Some of the famous names in the audience, he recalls, included Dicky Betts, Bob Dylan, Billy Gibbons and Jaco Pastorius.
The Vaughan brothers helped revive the Texas blues, bringing the sound to the national stage as they played with performers such as David Bowie, Jimi Hendrix and Eric Clapton. Stevie Ray Vaughan’s life ended in 1990 at age 35 in a fatal helicopter crash after opening a show for Clapton in Wisconsin.
Looking at the stories of the life and career of the Vaughan brothers, Warnock saw cracks in the narratives, inspiring him to create a documentary, which premieres on March 22 in Austin, filling in the blanks.
“There are tons of books and movies out [about Stevie Ray Vaughan], but all the good documentaries always missed Jimmie’s voice,” he says.
Warnock also wanted to include other personal accounts, such as those of Eric Clapton and Jackson Browne, who loaned his recording studio to Stevie Ray for his first album.

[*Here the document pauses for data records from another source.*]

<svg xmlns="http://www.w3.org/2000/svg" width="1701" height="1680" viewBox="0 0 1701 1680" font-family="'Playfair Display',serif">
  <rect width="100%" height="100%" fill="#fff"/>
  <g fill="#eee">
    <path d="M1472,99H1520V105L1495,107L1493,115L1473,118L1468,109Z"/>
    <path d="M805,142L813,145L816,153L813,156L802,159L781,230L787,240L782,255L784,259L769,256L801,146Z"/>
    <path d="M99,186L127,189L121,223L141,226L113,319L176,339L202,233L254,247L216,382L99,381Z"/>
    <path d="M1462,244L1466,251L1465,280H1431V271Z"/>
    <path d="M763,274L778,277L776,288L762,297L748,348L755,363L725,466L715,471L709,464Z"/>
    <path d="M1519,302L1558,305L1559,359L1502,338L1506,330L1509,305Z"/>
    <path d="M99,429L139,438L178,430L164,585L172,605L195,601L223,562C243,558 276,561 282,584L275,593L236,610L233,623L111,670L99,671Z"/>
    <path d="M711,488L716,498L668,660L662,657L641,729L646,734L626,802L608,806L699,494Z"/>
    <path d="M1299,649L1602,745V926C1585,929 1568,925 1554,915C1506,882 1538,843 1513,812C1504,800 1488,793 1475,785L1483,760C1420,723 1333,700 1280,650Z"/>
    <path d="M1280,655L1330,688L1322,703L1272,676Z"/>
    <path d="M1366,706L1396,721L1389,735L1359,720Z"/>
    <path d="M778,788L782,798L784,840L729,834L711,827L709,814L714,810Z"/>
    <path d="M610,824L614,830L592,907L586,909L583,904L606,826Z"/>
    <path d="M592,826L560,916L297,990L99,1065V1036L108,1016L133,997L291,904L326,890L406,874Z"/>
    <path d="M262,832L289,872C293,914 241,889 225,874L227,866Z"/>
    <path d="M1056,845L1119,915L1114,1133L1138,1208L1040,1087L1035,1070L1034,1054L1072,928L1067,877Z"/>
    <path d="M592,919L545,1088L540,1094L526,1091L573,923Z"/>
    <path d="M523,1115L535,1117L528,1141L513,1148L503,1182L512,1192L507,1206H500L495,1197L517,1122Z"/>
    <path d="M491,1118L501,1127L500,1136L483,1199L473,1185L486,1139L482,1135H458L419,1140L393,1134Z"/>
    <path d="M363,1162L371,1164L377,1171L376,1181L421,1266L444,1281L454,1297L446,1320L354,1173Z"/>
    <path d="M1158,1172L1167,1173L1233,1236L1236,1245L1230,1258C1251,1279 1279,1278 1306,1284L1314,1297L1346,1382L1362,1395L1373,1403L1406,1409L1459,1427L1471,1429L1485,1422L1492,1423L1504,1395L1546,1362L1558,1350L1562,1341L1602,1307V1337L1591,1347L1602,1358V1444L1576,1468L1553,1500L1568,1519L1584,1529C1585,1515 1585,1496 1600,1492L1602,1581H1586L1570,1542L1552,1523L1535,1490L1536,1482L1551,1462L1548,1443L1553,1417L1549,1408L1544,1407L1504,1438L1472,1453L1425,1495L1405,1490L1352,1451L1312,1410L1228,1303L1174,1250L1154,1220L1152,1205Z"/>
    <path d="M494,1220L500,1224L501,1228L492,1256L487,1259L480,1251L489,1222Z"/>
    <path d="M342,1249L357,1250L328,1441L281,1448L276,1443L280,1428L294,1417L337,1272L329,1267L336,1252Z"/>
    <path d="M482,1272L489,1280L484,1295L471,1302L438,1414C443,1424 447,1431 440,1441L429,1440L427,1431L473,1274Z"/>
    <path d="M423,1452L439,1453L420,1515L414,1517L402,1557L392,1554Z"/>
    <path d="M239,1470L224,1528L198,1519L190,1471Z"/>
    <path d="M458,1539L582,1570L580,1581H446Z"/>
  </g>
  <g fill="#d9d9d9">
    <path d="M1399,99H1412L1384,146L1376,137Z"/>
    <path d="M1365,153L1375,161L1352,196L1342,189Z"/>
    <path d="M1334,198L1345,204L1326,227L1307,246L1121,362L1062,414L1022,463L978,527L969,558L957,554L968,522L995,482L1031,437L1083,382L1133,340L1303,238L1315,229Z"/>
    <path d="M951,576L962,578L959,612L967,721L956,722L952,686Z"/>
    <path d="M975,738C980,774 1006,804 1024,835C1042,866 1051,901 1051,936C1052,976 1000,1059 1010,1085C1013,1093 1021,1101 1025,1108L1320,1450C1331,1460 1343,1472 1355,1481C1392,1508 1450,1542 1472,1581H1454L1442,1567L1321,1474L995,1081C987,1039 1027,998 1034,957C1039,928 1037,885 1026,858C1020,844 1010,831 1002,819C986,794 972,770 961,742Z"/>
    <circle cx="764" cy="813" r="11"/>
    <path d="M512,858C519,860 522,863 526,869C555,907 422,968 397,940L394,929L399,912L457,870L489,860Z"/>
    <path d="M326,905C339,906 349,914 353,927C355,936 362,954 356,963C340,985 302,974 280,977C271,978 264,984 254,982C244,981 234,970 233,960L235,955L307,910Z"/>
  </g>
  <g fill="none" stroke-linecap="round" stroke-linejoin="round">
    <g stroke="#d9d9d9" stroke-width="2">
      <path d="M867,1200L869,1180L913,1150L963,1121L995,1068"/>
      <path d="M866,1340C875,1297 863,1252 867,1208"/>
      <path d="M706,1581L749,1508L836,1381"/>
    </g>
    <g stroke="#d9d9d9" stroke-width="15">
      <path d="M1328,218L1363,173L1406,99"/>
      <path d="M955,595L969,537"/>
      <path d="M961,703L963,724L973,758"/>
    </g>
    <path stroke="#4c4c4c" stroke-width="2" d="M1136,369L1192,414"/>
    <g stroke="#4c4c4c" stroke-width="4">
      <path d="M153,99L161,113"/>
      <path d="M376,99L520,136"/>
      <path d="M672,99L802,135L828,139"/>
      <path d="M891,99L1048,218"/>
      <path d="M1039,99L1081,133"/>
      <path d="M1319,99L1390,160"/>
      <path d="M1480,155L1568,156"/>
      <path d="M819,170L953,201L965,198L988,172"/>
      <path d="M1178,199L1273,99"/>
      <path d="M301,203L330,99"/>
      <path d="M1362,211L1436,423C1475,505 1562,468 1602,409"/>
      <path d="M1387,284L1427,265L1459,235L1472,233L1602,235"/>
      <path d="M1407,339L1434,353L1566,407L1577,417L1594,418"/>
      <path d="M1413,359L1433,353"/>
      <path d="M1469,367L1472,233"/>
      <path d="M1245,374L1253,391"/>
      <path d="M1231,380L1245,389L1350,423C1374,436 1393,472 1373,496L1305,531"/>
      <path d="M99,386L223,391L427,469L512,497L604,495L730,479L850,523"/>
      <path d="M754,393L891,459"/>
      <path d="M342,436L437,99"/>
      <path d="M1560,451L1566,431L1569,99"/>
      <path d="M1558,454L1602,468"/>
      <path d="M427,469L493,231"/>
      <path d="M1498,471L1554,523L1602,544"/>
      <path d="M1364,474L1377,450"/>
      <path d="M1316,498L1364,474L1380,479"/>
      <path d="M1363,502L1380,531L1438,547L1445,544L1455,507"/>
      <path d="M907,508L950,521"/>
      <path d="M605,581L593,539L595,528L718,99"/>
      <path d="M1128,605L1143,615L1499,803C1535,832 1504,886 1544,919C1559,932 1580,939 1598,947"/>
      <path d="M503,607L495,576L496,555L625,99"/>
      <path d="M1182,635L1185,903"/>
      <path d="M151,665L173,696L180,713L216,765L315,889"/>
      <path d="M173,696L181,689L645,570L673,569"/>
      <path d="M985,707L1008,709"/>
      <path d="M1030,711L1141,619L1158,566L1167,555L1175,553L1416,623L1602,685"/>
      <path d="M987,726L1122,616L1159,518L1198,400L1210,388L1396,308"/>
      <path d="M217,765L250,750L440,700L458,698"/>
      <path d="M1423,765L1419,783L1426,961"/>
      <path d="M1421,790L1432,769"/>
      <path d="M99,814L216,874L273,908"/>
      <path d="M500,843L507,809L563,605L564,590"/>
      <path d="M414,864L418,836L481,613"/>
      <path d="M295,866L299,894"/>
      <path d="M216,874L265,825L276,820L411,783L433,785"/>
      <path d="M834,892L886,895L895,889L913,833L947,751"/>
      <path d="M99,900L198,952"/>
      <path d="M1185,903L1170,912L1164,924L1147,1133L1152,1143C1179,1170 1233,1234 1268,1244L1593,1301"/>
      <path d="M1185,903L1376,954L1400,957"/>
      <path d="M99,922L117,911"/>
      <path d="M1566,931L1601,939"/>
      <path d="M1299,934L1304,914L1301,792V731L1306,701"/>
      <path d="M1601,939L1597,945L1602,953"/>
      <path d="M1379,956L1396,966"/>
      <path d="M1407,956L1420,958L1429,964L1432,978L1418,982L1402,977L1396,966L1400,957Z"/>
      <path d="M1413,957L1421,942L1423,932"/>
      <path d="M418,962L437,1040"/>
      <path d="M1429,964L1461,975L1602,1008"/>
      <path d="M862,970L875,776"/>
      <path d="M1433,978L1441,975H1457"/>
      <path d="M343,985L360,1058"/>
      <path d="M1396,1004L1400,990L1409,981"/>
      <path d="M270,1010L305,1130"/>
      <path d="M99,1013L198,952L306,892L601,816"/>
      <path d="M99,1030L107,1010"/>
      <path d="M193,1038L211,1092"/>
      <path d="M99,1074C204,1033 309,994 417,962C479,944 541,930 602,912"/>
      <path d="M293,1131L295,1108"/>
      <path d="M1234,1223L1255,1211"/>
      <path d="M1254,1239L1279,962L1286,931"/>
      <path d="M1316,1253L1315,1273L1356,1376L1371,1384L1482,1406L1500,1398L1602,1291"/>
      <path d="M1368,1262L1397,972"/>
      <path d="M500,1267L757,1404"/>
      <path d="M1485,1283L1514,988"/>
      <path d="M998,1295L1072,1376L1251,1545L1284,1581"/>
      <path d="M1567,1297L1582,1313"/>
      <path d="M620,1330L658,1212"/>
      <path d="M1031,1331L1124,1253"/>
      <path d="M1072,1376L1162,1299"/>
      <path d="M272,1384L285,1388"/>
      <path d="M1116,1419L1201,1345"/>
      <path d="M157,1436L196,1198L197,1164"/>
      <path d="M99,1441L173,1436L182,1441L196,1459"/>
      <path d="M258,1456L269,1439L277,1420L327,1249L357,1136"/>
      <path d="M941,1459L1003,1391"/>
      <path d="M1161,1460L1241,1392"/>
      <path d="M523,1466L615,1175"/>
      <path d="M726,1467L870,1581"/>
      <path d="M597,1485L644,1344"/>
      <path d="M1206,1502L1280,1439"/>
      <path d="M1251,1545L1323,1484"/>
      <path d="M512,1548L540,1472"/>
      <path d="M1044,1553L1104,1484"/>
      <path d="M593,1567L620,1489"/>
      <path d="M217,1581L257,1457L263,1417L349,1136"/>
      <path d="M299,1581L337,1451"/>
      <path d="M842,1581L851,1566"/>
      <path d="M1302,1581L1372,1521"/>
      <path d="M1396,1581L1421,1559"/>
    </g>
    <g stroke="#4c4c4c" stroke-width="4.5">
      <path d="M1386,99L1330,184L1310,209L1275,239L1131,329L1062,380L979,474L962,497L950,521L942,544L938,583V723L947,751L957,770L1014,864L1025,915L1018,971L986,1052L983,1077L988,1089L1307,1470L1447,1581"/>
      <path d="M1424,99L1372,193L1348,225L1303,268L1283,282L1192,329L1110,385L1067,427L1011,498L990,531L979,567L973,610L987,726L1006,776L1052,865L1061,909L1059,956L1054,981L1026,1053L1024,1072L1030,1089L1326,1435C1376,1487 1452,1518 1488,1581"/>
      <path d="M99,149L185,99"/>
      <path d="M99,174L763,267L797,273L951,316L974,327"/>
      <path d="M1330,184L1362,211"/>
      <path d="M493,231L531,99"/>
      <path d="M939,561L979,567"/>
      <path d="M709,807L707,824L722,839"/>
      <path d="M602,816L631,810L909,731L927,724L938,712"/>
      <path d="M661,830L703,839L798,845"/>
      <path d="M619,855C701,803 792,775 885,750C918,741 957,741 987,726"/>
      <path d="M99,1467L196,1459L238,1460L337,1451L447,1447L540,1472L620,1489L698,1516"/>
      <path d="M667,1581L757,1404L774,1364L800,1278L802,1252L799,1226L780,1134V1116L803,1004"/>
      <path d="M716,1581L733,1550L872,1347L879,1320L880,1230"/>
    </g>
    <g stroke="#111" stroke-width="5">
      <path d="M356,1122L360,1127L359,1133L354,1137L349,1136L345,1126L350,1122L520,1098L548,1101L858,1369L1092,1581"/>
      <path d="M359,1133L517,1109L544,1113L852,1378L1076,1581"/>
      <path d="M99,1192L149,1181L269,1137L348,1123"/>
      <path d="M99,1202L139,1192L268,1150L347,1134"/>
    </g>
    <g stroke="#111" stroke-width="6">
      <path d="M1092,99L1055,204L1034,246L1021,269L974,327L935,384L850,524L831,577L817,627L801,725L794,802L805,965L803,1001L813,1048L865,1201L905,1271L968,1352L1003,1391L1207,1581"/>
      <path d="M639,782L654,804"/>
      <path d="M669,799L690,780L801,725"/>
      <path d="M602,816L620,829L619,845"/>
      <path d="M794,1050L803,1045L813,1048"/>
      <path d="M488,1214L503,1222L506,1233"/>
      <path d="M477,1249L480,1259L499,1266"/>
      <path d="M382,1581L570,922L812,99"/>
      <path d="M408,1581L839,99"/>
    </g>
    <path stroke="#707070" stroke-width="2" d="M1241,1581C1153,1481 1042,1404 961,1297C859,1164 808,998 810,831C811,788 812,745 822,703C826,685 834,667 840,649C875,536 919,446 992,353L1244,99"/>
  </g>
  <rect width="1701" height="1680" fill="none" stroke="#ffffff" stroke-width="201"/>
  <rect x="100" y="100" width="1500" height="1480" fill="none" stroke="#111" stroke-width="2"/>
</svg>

Getting this many intimate perspectives was a challenging yet rewarding feat, Warnock says. He remembers the first time he showed the film to Jimmie Vaughan and his emotional response.
“We sat, just the two of us, and watched the film," Warnock says. "After it was over, he turned to me and said ‘I don’t know whether to cry or kiss you!’ For me, that was the biggest compliment.”
The Texas Theatre will screen the documentary later this month before its release on streaming platforms. Jimmie Vaughan will attend and participate in a Q&A session.
“We’ve been supporters of Kirby Warnock’s work for years," says the Texas Theatre's managing partner Barak Epstein. "We always show his films. His films are Dallas-focused, about the Dallas music scene. They are of great interest of Dallas, so we love to show them.”
Jimmie and Stevie Ray Vaughan: Brothers in Blues will screen at 7 p.m., March 23, at The Texas Theatre (231 W. Jefferson Blvd.), with an introduction and Q&A session with Jimmie Vaughan. Tickets are $17.